Sam Klempner, MD: Yes. Not that I’m aware of. People have looked at various circulating angiogenesis-associated factors, even finding one and then ultimately translating it to the clinic is another story. But yes, I’m not aware of any reliable robust biomarkers for that setting. Maybe since we’re talking about later line settings we can talk about, what do you do, let’s say someone has progressed after that pac/ram and you’re looking in the third-line space, and particularly, what do we do now that the FDA [Food and Drug Administration] has removed the label for pembrolizumab [Keytruda] in the CPS [combined positive score]-positive patients?

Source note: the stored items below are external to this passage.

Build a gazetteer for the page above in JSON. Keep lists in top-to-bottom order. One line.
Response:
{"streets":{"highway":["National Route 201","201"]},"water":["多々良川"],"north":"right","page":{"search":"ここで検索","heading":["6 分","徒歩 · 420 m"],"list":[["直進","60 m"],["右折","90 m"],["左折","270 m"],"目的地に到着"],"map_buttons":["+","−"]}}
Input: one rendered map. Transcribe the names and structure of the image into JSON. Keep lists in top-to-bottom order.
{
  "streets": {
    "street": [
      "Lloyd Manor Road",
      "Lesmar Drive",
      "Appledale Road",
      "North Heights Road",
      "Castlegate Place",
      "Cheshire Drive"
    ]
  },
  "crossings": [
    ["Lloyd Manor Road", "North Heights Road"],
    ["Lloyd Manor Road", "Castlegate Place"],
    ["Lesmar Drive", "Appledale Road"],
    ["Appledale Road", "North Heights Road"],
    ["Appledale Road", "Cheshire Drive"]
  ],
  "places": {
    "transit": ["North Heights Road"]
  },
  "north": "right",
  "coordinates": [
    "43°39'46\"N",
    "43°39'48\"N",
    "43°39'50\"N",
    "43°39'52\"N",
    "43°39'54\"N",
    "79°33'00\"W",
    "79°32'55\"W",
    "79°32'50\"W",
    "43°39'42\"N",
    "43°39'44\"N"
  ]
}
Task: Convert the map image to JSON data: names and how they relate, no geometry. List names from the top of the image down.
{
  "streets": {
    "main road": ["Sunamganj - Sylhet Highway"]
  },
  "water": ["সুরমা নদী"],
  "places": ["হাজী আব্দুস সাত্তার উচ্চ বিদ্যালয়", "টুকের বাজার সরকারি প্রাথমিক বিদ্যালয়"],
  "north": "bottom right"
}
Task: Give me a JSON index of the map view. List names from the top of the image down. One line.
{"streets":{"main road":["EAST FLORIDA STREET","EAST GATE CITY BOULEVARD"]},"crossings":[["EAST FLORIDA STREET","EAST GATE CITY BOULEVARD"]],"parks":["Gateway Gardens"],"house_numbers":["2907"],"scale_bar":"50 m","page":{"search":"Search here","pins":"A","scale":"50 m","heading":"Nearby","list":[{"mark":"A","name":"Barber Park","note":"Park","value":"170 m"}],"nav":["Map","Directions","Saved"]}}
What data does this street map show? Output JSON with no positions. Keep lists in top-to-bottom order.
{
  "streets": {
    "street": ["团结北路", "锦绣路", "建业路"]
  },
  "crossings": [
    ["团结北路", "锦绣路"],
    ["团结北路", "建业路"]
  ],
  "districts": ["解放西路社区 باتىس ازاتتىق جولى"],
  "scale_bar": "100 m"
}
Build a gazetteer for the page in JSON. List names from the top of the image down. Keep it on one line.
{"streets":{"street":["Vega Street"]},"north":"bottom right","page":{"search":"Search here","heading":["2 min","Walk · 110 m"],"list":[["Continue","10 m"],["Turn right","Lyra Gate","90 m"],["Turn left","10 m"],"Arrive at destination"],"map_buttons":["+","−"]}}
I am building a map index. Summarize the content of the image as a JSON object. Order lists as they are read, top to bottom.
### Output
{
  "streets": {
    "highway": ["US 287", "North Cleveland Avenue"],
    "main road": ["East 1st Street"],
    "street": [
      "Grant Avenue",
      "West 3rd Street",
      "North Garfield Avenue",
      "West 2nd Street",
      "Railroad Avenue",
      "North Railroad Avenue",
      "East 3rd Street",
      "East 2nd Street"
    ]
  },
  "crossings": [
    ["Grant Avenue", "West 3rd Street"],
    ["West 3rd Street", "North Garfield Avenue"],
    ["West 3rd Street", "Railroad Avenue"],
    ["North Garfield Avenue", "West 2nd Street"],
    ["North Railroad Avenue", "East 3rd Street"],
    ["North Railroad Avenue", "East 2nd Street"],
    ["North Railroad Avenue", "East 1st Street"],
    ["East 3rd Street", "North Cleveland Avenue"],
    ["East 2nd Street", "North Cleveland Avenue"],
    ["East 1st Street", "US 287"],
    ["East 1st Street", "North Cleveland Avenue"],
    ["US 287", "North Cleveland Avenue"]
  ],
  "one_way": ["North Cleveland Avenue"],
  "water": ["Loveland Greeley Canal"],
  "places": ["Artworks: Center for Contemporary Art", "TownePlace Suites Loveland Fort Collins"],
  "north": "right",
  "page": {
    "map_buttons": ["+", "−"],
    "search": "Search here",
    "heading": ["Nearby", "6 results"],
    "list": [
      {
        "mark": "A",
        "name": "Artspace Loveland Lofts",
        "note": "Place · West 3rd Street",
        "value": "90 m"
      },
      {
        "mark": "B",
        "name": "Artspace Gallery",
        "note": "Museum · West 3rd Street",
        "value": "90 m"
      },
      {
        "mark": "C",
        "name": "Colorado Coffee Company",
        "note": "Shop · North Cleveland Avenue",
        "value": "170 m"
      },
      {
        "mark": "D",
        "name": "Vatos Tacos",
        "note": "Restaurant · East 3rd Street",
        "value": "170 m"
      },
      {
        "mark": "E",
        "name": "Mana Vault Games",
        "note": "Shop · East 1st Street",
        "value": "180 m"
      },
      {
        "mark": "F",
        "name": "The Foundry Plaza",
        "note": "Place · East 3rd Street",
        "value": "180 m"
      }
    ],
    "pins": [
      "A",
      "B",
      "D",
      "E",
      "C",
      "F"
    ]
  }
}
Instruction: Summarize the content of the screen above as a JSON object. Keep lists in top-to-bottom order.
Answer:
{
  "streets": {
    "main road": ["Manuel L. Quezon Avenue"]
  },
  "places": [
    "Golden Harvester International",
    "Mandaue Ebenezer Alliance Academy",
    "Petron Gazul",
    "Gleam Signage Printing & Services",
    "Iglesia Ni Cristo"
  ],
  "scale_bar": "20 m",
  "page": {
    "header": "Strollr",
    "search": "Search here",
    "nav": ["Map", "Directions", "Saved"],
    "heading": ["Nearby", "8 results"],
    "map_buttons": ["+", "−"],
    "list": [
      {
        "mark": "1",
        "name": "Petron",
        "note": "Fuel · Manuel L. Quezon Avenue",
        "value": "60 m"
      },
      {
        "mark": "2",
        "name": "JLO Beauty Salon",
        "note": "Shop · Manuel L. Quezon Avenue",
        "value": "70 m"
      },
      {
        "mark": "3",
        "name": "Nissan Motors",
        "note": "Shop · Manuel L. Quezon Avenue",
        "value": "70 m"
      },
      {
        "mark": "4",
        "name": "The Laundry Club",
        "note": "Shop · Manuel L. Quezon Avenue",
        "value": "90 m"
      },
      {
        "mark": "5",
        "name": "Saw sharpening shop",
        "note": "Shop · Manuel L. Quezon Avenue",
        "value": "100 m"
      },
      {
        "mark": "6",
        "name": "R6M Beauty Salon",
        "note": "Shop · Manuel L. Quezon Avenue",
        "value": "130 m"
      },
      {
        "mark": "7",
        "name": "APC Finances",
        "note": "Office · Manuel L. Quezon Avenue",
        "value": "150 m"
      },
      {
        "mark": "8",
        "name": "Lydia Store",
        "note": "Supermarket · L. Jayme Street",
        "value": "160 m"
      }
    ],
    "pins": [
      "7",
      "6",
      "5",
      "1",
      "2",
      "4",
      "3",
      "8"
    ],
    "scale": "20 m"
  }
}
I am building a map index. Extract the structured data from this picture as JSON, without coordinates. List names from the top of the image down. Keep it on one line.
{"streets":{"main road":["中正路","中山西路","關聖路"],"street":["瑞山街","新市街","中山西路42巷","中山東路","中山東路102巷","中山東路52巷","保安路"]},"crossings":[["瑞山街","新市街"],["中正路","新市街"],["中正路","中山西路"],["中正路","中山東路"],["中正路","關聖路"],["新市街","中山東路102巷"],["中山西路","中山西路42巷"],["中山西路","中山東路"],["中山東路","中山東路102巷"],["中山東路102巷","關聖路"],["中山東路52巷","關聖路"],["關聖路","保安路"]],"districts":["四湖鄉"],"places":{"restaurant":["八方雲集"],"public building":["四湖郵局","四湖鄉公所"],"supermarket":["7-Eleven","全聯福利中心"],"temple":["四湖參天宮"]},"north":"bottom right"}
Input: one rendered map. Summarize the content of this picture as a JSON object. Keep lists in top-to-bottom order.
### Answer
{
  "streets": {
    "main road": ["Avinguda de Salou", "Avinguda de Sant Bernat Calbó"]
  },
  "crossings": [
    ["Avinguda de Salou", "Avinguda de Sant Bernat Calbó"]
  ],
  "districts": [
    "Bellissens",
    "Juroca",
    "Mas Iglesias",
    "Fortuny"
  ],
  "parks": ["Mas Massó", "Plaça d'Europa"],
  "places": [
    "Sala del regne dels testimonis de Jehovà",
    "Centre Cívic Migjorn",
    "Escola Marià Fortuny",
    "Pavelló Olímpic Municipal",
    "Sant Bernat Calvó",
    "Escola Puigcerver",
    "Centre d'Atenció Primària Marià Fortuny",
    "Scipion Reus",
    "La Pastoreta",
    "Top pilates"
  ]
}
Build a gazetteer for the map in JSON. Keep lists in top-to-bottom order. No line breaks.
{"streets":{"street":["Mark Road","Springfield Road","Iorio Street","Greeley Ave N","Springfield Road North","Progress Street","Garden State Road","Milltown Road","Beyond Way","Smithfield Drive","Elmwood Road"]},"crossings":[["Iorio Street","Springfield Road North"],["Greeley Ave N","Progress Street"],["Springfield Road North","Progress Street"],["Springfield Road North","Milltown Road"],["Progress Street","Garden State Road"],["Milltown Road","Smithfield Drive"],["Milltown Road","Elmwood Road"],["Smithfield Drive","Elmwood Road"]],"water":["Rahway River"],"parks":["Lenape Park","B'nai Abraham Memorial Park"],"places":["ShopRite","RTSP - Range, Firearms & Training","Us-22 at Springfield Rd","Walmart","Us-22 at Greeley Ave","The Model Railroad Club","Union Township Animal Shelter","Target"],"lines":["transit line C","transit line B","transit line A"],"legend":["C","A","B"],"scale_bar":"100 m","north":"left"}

Daniel Catenacci, MD: Yes. I mentioned my preferred second-line is FOLFIRI [folinic acid, fluorouracil, and irinotecan]/ram [ramucirumab]. If it’s my patient and they’ve gone through FOLFOX/nivo or FOLFOX and then FOLFIRI/ram, then I would consider taxane, which would still be an effective option at that point. There are studies evaluating chemotherapy plus ram beyond progression after second-line ram and ram in third-line, but that’s a study that’s ongoing. I wouldn’t do that off-label at this point. The other option you already mentioned was trifluridine and tipiracil, the other oral chemotherapy agent based on the randomized phase 3 TAGS study. And then the other only option had been pembrolizumab for CPS1 or higher tumors but as you point out, it’s been reviewed by and it was recommended to be removed. Not to mention, most, if not all, of these patients that are PD-L1 at least 5 or higher, are going to be getting it in first-line. For me, in my practice, the patients who should be exposed to immunotherapy would already have been and those that hadn’t been exposed, those the less than 1 or 0, there is a reason why they weren’t exposed and clinical trials are always recommended. There might be an argument for rechecking if they’re a 0 or less than 5, they’ve not had a PD-L1 inhibitor, and if it was positive, one could consider trying to get nivo vs for first-line. If they’re a HER2-positive patient and didn’t get trastuzumab in first-line, you might try to get it for later if you found out later they were HER2 positive. Something like that. Overall, that the third-line setting, only about 30% of patients get to third-line, and always clinical trials should be encouraged and emphasized at that point.
Sam Klempner, MD: Yes. I don’t have much to add there. There’s this weird window period where there’s going to be some patients who have been on FOLFOX frontline, never got IO, and maybe that’s someone to be considered in this period while frontline IO is uptaking.